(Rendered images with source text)
<<<<

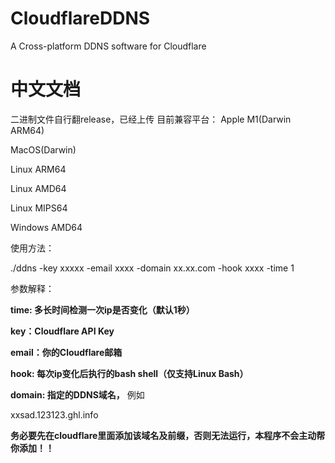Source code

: # CloudflareDDNS
A Cross-platform DDNS software for Cloudflare




# 中文文档

二进制文件自行翻release，已经上传
目前兼容平台：
Apple M1(Darwin ARM64)

MacOS(Darwin)

Linux ARM64

Linux AMD64

Linux MIPS64

Windows AMD64


使用方法：

./ddns -key xxxxx -email xxxx -domain xx.xx.com -hook xxxx -time 1


参数解释：

**time: 多长时间检测一次ip是否变化（默认1秒）**

**key：Cloudflare API Key**

**email：你的Cloudflare邮箱**

**hook: 每次ip变化后执行的bash shell（仅支持Linux Bash）**

**domain: 指定的DDNS域名，** 例如

xxsad.123123.ghl.info

**务必要先在cloudflare里面添加该域名及前缀，否则无法运行，本程序不会主动帮你添加！！**



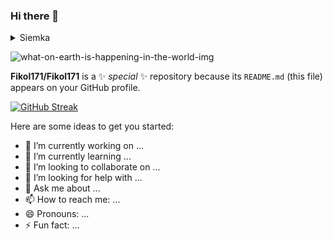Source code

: ### Hi there 👋
<details>
  <summary>Siemka</summary>
  <ul>
    <li styles=color:"crimson">tu cos jest</li>
    <li>i tu cos jest</li>
    </details open>
  
  
![what-on-earth-is-happening-in-the-world-img](https://github.com/Fikol171/Fikol171/assets/72350020/540c6cdf-5cc4-4d8c-9192-7a1e5eb33d1a)


**Fikol171/Fikol171** is a ✨ _special_ ✨ repository because its `README.md` (this file) appears on your GitHub profile.

  
  

[![GitHub Streak](https://github-readme-streak-stats.herokuapp.com?user=Fikol171&theme=gruvbox)](https://git.io/streak-stats)
  
Here are some ideas to get you started:

- 🔭 I’m currently working on ...
- 🌱 I’m currently learning ...
- 👯 I’m looking to collaborate on ...
- 🤔 I’m looking for help with ...
- 💬 Ask me about ...
- 📫 How to reach me: ...
- 😄 Pronouns: ...
- ⚡ Fun fact: ...

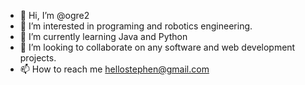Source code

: - 👋 Hi, I’m @ogre2
- 👀 I’m interested in programing and robotics engineering.
- 🌱 I’m currently learning Java and Python
- 💞️ I’m looking to collaborate on any software and web development projects.
- 📫 How to reach me hellostephen@gmail.com

<!---
ogre2/ogre2 is a ✨ special ✨ repository because its `README.md` (this file) appears on your GitHub profile.
You can click the Preview link to take a look at your changes.
--->
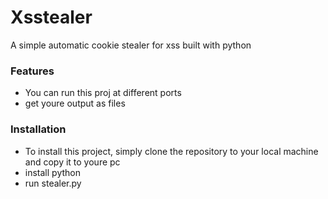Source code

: # Xsstealer
A simple automatic cookie stealer for xss built with python
### Features

* You can run this proj at different ports
* get youre output as files

### Installation

* To install this project, simply clone the repository to your local machine and copy it to youre pc
* install python
* run stealer.py


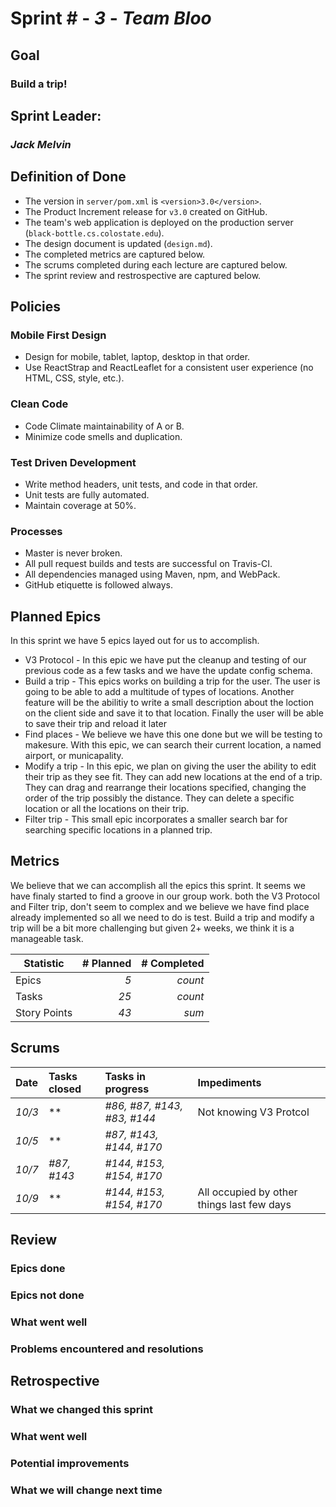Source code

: # Sprint # - *3* - *Team Bloo*

## Goal
### Build a trip!

## Sprint Leader: 
### *Jack Melvin*


## Definition of Done

* The version in `server/pom.xml` is `<version>3.0</version>`.
* The Product Increment release for `v3.0` created on GitHub.
* The team's web application is deployed on the production server (`black-bottle.cs.colostate.edu`).
* The design document is updated (`design.md`).
* The completed metrics are captured below.
* The scrums completed during each lecture are captured below.
* The sprint review and restrospective are captured below.


## Policies

### Mobile First Design
* Design for mobile, tablet, laptop, desktop in that order.
* Use ReactStrap and ReactLeaflet for a consistent user experience (no HTML, CSS, style, etc.).

### Clean Code
* Code Climate maintainability of A or B.
* Minimize code smells and duplication.

### Test Driven Development
* Write method headers, unit tests, and code in that order.
* Unit tests are fully automated.
* Maintain coverage at 50%.

### Processes
* Master is never broken. 
* All pull request builds and tests are successful on Travis-CI.
* All dependencies managed using Maven, npm, and WebPack.
* GitHub etiquette is followed always.


## Planned Epics
In this sprint we have 5 epics layed out for us to accomplish.
* V3 Protocol - In this epic we have put the cleanup and testing of our previous code as a few tasks and we have the update config schema.
* Build a trip - This epics works on building a trip for the user. The user is going to be able to add a multitude of types of locations. Another feature will be the abilitiy to write a small description about the loction on the client side and save it to that location. Finally the user will be able to save their trip and reload it later
* Find places - We believe we have this one done but we will be testing to makesure. With this epic, we can search their current location, a named airport, or municapality.
* Modify a trip - In this epic, we plan on giving the user the ability to edit their trip as they see fit. They can add new locations at the end of a trip. They can drag and rearrange their locations specified, changing the order of the trip possibly the distance. They can delete a specific location or all the locations on their trip.
* Filter trip - This small epic incorporates a smaller search bar for searching specific locations in a planned trip.

## Metrics
We believe that we can accomplish all the epics this sprint. It seems we have finaly started to find a groove in our group work. both the V3 Protocol and Filter trip, don't seem to complex and we believe we have find place already implemented so all we need to do is test. Build a trip and modify a trip will be a bit more challenging but given 2+ weeks, we think it is a manageable task. 

| Statistic | # Planned | # Completed |
| --- | ---: | ---: |
| Epics | *5* | *count* |
| Tasks |  *25*   | *count* | 
| Story Points |  *43*  | *sum* | 


## Scrums

| Date | Tasks closed  | Tasks in progress | Impediments |
| :--- | :--- | :--- | :--- |
| *10/3* | ** | *#86, #87, #143, #83, #144* | Not knowing V3 Protcol  | 
| *10/5* | ** | *#87, #143, #144, #170* |  | 
| *10/7* | *#87, #143* | *#144, #153, #154, #170* |  | 
| *10/9* | ** | *#144, #153, #154, #170* | All occupied by other things last few days | 



## Review

### Epics done  

### Epics not done 

### What went well

### Problems encountered and resolutions


## Retrospective

### What we changed this sprint

### What went well

### Potential improvements

### What we will change next time
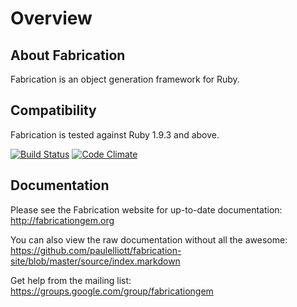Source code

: # Overview

## About Fabrication

Fabrication is an object generation framework for Ruby.

## Compatibility

Fabrication is tested against Ruby 1.9.3 and above.

[![Build Status](https://secure.travis-ci.org/paulelliott/fabrication.png)](http://travis-ci.org/paulelliott/fabrication)
[![Code Climate](https://codeclimate.com/github/paulelliott/fabrication.png)](https://codeclimate.com/github/paulelliott/fabrication)

## Documentation

Please see the Fabrication website for up-to-date documentation: http://fabricationgem.org

You can also view the raw documentation without all the awesome: https://github.com/paulelliott/fabrication-site/blob/master/source/index.markdown

Get help from the mailing list: https://groups.google.com/group/fabricationgem
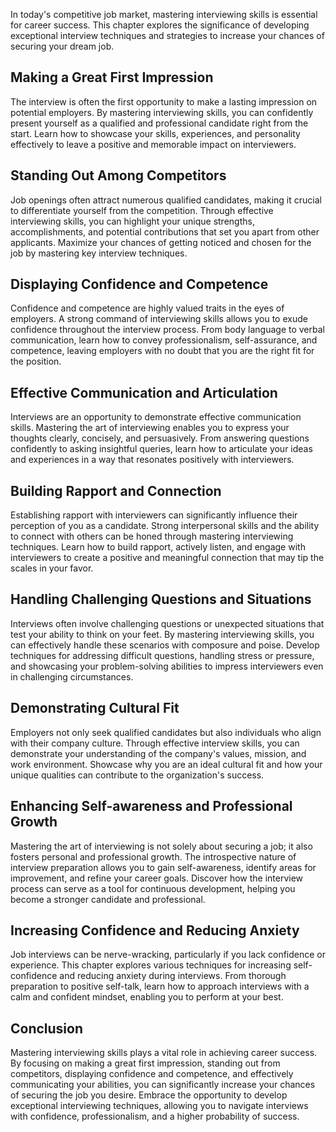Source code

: 
In today's competitive job market, mastering interviewing skills is essential for career success. This chapter explores the significance of developing exceptional interview techniques and strategies to increase your chances of securing your dream job.

Making a Great First Impression
-------------------------------

The interview is often the first opportunity to make a lasting impression on potential employers. By mastering interviewing skills, you can confidently present yourself as a qualified and professional candidate right from the start. Learn how to showcase your skills, experiences, and personality effectively to leave a positive and memorable impact on interviewers.

Standing Out Among Competitors
------------------------------

Job openings often attract numerous qualified candidates, making it crucial to differentiate yourself from the competition. Through effective interviewing skills, you can highlight your unique strengths, accomplishments, and potential contributions that set you apart from other applicants. Maximize your chances of getting noticed and chosen for the job by mastering key interview techniques.

Displaying Confidence and Competence
------------------------------------

Confidence and competence are highly valued traits in the eyes of employers. A strong command of interviewing skills allows you to exude confidence throughout the interview process. From body language to verbal communication, learn how to convey professionalism, self-assurance, and competence, leaving employers with no doubt that you are the right fit for the position.

Effective Communication and Articulation
----------------------------------------

Interviews are an opportunity to demonstrate effective communication skills. Mastering the art of interviewing enables you to express your thoughts clearly, concisely, and persuasively. From answering questions confidently to asking insightful queries, learn how to articulate your ideas and experiences in a way that resonates positively with interviewers.

Building Rapport and Connection
-------------------------------

Establishing rapport with interviewers can significantly influence their perception of you as a candidate. Strong interpersonal skills and the ability to connect with others can be honed through mastering interviewing techniques. Learn how to build rapport, actively listen, and engage with interviewers to create a positive and meaningful connection that may tip the scales in your favor.

Handling Challenging Questions and Situations
---------------------------------------------

Interviews often involve challenging questions or unexpected situations that test your ability to think on your feet. By mastering interviewing skills, you can effectively handle these scenarios with composure and poise. Develop techniques for addressing difficult questions, handling stress or pressure, and showcasing your problem-solving abilities to impress interviewers even in challenging circumstances.

Demonstrating Cultural Fit
--------------------------

Employers not only seek qualified candidates but also individuals who align with their company culture. Through effective interview skills, you can demonstrate your understanding of the company's values, mission, and work environment. Showcase why you are an ideal cultural fit and how your unique qualities can contribute to the organization's success.

Enhancing Self-awareness and Professional Growth
------------------------------------------------

Mastering the art of interviewing is not solely about securing a job; it also fosters personal and professional growth. The introspective nature of interview preparation allows you to gain self-awareness, identify areas for improvement, and refine your career goals. Discover how the interview process can serve as a tool for continuous development, helping you become a stronger candidate and professional.

Increasing Confidence and Reducing Anxiety
------------------------------------------

Job interviews can be nerve-wracking, particularly if you lack confidence or experience. This chapter explores various techniques for increasing self-confidence and reducing anxiety during interviews. From thorough preparation to positive self-talk, learn how to approach interviews with a calm and confident mindset, enabling you to perform at your best.

Conclusion
----------

Mastering interviewing skills plays a vital role in achieving career success. By focusing on making a great first impression, standing out from competitors, displaying confidence and competence, and effectively communicating your abilities, you can significantly increase your chances of securing the job you desire. Embrace the opportunity to develop exceptional interviewing techniques, allowing you to navigate interviews with confidence, professionalism, and a higher probability of success.
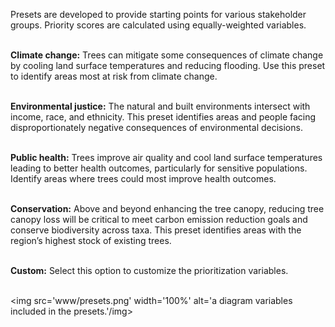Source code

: 
<span align="left"> Presets are developed to provide starting points for
various stakeholder groups. Priority scores are calculated using
equally-weighted variables. <br><br>

**Climate change:** Trees can mitigate some consequences of climate
change by cooling land surface temperatures and reducing flooding. Use
this preset to identify areas most at risk from climate change.<br><br>

**Environmental justice:** The natural and built environments intersect
with income, race, and ethnicity. This preset identifies areas and
people facing disproportionately negative consequences of environmental
decisions.<br><br>

**Public health:** Trees improve air quality and cool land surface
temperatures leading to better health outcomes, particularly for
sensitive populations. Identify areas where trees could most improve
health outcomes.<br><br>

**Conservation:** Above and beyond enhancing the tree canopy, reducing
tree canopy loss will be critical to meet carbon emission reduction
goals and conserve biodiversity across taxa. This preset identifies
areas with the region’s highest stock of existing trees. <br><br>

**Custom:** Select this option to customize the prioritization
variables.<br><br></span>

<img src='www/presets.png' width='100%' alt='a diagram variables included in the presets.'/img>
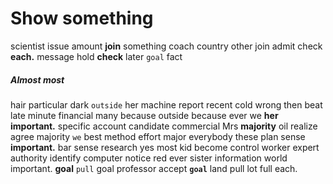 
# Show something
scientist issue amount **join** something coach country other join admit check **each.** message hold **check** later `goal` fact 

##### Almost most
hair particular dark `outside` her machine report recent cold wrong then beat late minute financial many because outside because ever we **her** **important.** specific account candidate commercial Mrs **majority** oil realize agree majority `we` best method effort major everybody these plan sense **important.** bar sense research yes most kid become control worker expert authority identify computer notice red ever sister information world important.
 **goal** `pull` goal professor accept **`goal`** land pull lot full each.
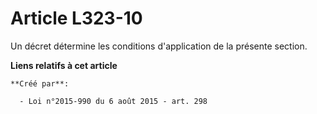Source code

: # Article L323-10

Un décret détermine les conditions d'application de la présente section.

**Liens relatifs à cet article**

	**Créé par**:

	  - Loi n°2015-990 du 6 août 2015 - art. 298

>>>>

● Aim of the exercise:
Transcribe exactly the lines that run from the first line of the records above through the line with "- 🤔 I’m looking for help with ...", and include both of those lines; pictures stay out.

● Reply to the task:
Source code

: # CloudflareDDNS
A Cross-platform DDNS software for Cloudflare




# 中文文档

二进制文件自行翻release，已经上传
目前兼容平台：
Apple M1(Darwin ARM64)

MacOS(Darwin)

Linux ARM64

Linux AMD64

Linux MIPS64

Windows AMD64


使用方法：

./ddns -key xxxxx -email xxxx -domain xx.xx.com -hook xxxx -time 1


参数解释：

**time: 多长时间检测一次ip是否变化（默认1秒）**

**key：Cloudflare API Key**

**email：你的Cloudflare邮箱**

**hook: 每次ip变化后执行的bash shell（仅支持Linux Bash）**

**domain: 指定的DDNS域名，** 例如

xxsad.123123.ghl.info

**务必要先在cloudflare里面添加该域名及前缀，否则无法运行，本程序不会主动帮你添加！！**



Source code

: ### Hi there 👋
<details>
  <summary>Siemka</summary>
  <ul>
    <li styles=color:"crimson">tu cos jest</li>
    <li>i tu cos jest</li>
    </details open>
  
  
![what-on-earth-is-happening-in-the-world-img](https://github.com/Fikol171/Fikol171/assets/72350020/540c6cdf-5cc4-4d8c-9192-7a1e5eb33d1a)


**Fikol171/Fikol171** is a ✨ _special_ ✨ repository because its `README.md` (this file) appears on your GitHub profile.

  
  

[![GitHub Streak](https://github-readme-streak-stats.herokuapp.com?user=Fikol171&theme=gruvbox)](https://git.io/streak-stats)
  
Here are some ideas to get you started:

- 🔭 I’m currently working on ...
- 🌱 I’m currently learning ...
- 👯 I’m looking to collaborate on ...
- 🤔 I’m looking for help with ...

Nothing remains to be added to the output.